9.7.14

o exterminador implacável.


O artigo do físico Carlos Fiolhais (O pior do Crato), hoje no Público, tem três aspectos interessantes.

O primeiro é a estatística geral da exterminação:

Na semana passada, Crato, não contente com os cortes drásticos que efectuou nas bolsas de ciência, obrigando numerosos jovens a emigrar, resolveu liquidar de vez a ciência em Portugal. De um universo de 322 unidades de investigação, condenou à morte a curto prazo 154, cerca de metade. Destas, 83 tiveram Bom, num processo de avaliação que, na parte em que não é obscuro, está empestado de erros e omissões, e têm a morte anunciada. Terão um financiamento ridículo e ficarão impossibilitadas de obter recursos humanos ou equipamentos. Bom, numa escala que contempla ainda Muito Bom, Excelente e Excepcional, é péssimo. E 71 tiveram Razoável ou Insuficiente, o que significa a execução imediata. Foi tudo a eito: Matemática, Física, Engenharia, Sociologia, Filosofia, etc. As outras unidades (168) aguardam o seu destino: estão num limbo e poderão também ser condenadas. O número de investigadores já sentenciados à morte é de 5187 num total de 15.444. Entre eles estão alguns dos melhores cientistas portugueses, nomeadamente Nuno Peres, do Centro de Física do Porto e Minho, e Mário Figueiredo, do Instituto de Telecomunicações, que acabam de ser distinguidos internacionalmente como as mentes mais brilhantes.

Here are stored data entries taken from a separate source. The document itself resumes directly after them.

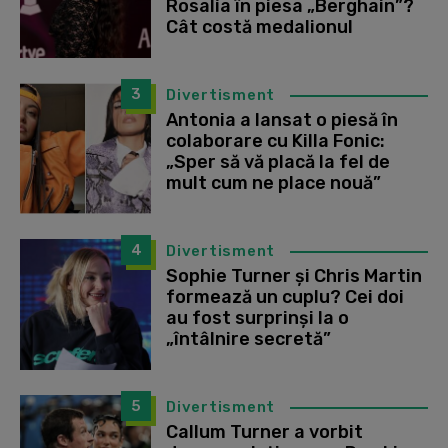
Rosalía în piesa „Berghain”?
Cât costă medalionul
3
Divertisment
Antonia a lansat o piesă în
colaborare cu Killa Fonic:
„Sper să vă placă la fel de
mult cum ne place nouă”
4
Divertisment
Sophie Turner și Chris Martin
formează un cuplu? Cei doi
au fost surprinși la o
„întâlnire secretă”
5
Divertisment
Callum Turner a vorbit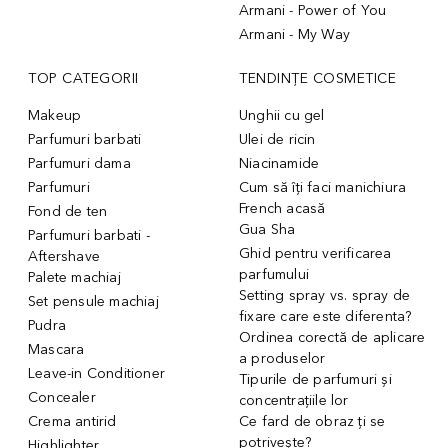
Armani - Power of You
Armani - My Way
TOP CATEGORII
TENDINȚE COSMETICE
Makeup
Unghii cu gel
Parfumuri barbati
Ulei de ricin
Parfumuri dama
Niacinamide
Parfumuri
Cum să îți faci manichiura
French acasă
Fond de ten
Gua Sha
Parfumuri barbati -
Ghid pentru verificarea
Aftershave
parfumului
Palete machiaj
Setting spray vs. spray de
Set pensule machiaj
fixare care este diferenta?
Pudra
Ordinea corectă de aplicare
Mascara
a produselor
Leave-in Conditioner
Tipurile de parfumuri și
Concealer
concentrațiile lor
Crema antirid
Ce fard de obraz ți se
potrivește?
Highlighter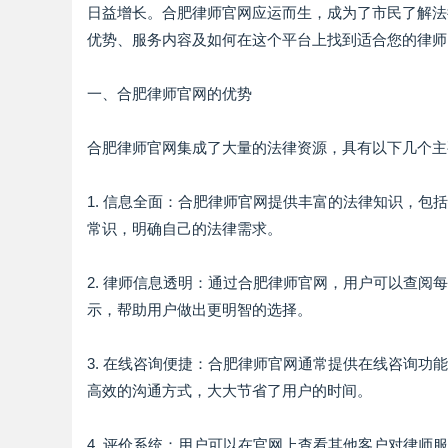
日益增长。合肥律师官网应运而生，成为了市民了解法
优势、服务内容及如何在这个平台上找到适合您的律师
一、合肥律师官网的优势
合肥律师官网集成了大量的法律资源，具有以下几个主
1. 信息全面：合肥律师官网提供丰富的法律知识，
常识，明确自己的法律需求。
2. 律师信息透明：通过合肥律师官网，用户可以查
示，帮助用户做出更明智的选择。
3. 在线咨询便捷：合肥律师官网通常提供在线咨询
高效的沟通方式，大大节省了用户的时间。
4. 评价系统：用户可以在官网上查看其他客户对律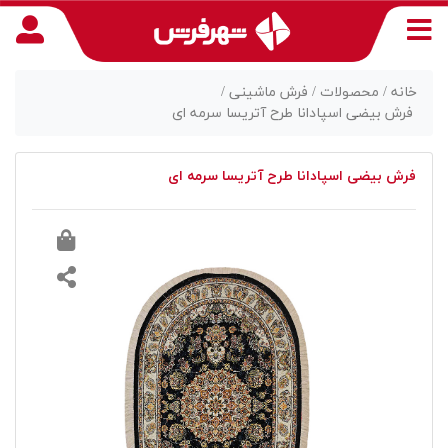
خانه /
محصولات /
فرش ماشینی /
فرش بیضی اسپادانا طرح آتریسا سرمه ای
منوی
فرش بیضی اسپادانا طرح آتریسا سرمه ای
دسترسی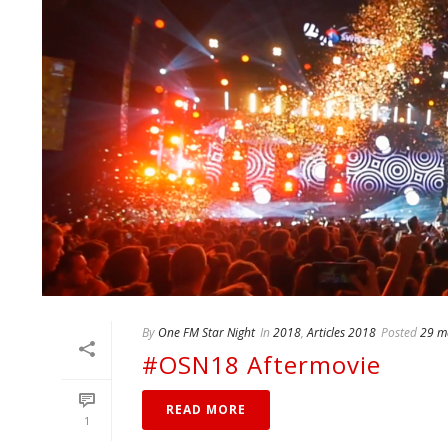
By
One FM Star Night
In
2018
,
Articles 2018
Posted
29 m
#OSN18 Aftermovie
READ MORE
1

O segundo é o discurso do método: como é que se procede à grande exterminação? Como é que se arranjou quem, em nome da ciência, aplicasse esta máquina de ceifar?
O ministro diz – quando diz alguma coisa, porque ficou embatucado quando uma jornalista lhe solicitou uma explicação – que não é nada com ele. Lava as mãos como Pilatos. E remete para os seus subalternos, em particular para a Fundação para a Ciência e Tecnologia – FCT. Esta já foi em tempos uma instituição em que os cientistas confiavam. Mas agora resolveu destruir um sistema de avaliação internacional, exigente e cuidadoso, que estava montado e tinha provas dadas, e experimentar outro, que se está a revelar frágil e tosco. Contratou, não se sabe como nem a que preço, a European Science Foundation – ESF, que está a desfazer a sua actividade em favor de uma nova organização, a Science Europe, e pediu-lhe uma avaliação à distância (isto é, sem ver nem falar com ninguém), com base apenas em papéis, entre os quais um estudo da produção científica. Os resultados são calamitosos para a reputação da ESF e, por salpico, para a FCT e para o ministro. Por um lado, há muitos erros grosseiros, que só por si deviam ser suficientes para denunciar o contrato. Mas, por outro, mesmo desculpando o indesculpável, em muitas disciplinas não bate a bota com a perdigota: por muito criticável que seja o método da folha Excel, esperar-se-ia alguma correlação entre a produtividade científica e a nota dada. Não há, porém, quase nenhuma. O ministro podia ter poupado o erário público se, em vez de contratar avaliadores da ESF, tivesse comprado uma roleta. Fui ver quem eram os avaliadores da minha área. Verifiquei com espanto que esta nem sequer existia. A Física estava amalgamada com a Química e com a Matemática, sendo todas elas avaliadas por um painel constituído por um engenheiro, três físicos, quatro químicos e três matemáticos (sem nenhuma mulher, isto é, sem ninguém pragmático). Este painel é muito pior do que os três, um por disciplina, da última avaliação, que envolveu 15 matemáticos, seis físicos e sete químicos. Um dos ramos maiores da Física – a Física da Matéria Condensada – foi agora praticamente encerrado em Portugal por um painel que só tinha um físico desse ramo. A matéria passou de condensada a condenada! Dantes os avaliadores eram conhecidos e respeitados, hoje são desconhecidos.

O terceiro aspecto interessante do artigo de Fiolhais é exterior ao próprio artigo, embora mencionado no texto: o autor confessa que foi um dos que levaram Crato ao colo e que estava motivado pela ideia de implosão do Ministério de Educação. Não vejo por que se queixa agora: Crato prometeu implosão, Crato está a implodir tudo o que tem à mão, por qual razão se queixam os que apoiaram a base ideológica da sua acção? A ideologia da implosão de tudo o que vinha dando frutos, por via da intervenção do Estado, deu nisto que estamos a ver. Criticar os frutos e dizer que a árvore é boa - dizer que a implosão era uma boa ideia - merecia uma explicação. Mas ninguém neste país se sente responsável por ter alimentado a fogueira com as suas ideologias incendiárias.